Recognition was soon forthcoming. She was thirty when Edward Steichen, head of photography collections at the Museum of Modern Art, curated her first solo exhibition in 1943. It featured one of her most reproduced images: three kids about to go trick-or-treating, captured on a doorstep wearing their Halloween masks.
She won admiration among her fellow photographers, including Walker Evans who became her teacher and life-long friend (she accompanied him on the subway when he made portraits with a hidden camera). The writer James Agee was another of her supporters. Together with Janice Loeb they would produce In the Street, a fourteen-minute jewel of a film shot in 1952 and accompanied by Arthur Kleiner’s musical improvisations. It was a moving version of her still images.
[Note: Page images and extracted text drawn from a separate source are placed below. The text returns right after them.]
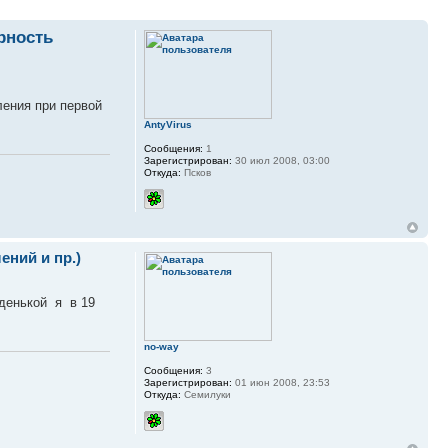
рность
ления при первой
AntyVirus
Сообщения:
1
Зарегистрирован:
30 июл 2008, 03:00
Откуда:
Псков
ний и пр.)
уденькой я в 19
no-way
Сообщения:
3
Зарегистрирован:
01 июн 2008, 23:53
Откуда:
Семилуки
In 1959 Levitt began experimenting with color thanks to two Guggenheim Foundation grants. But everything had changed: the streets had been deserted by the locals, who were now planted in front of their television sets. Helen Levitt continued to seek out the hidden face of her native city. A large part of her oeuvre was stolen when her apartment was robbed, but the remaining images and those made in the following years reveal a subtle colorist. Sometimes the compositions grow more complex without losing the frankness and directness of the gaze. While the subject continues to have prime importance, formal research participates in the design, adding to the power and meaning of her photographs. Helen Levitt imposed her own vision of New York seen from below, far from the glamor of success, and true to her credo: “Beauty resides in reality itself.”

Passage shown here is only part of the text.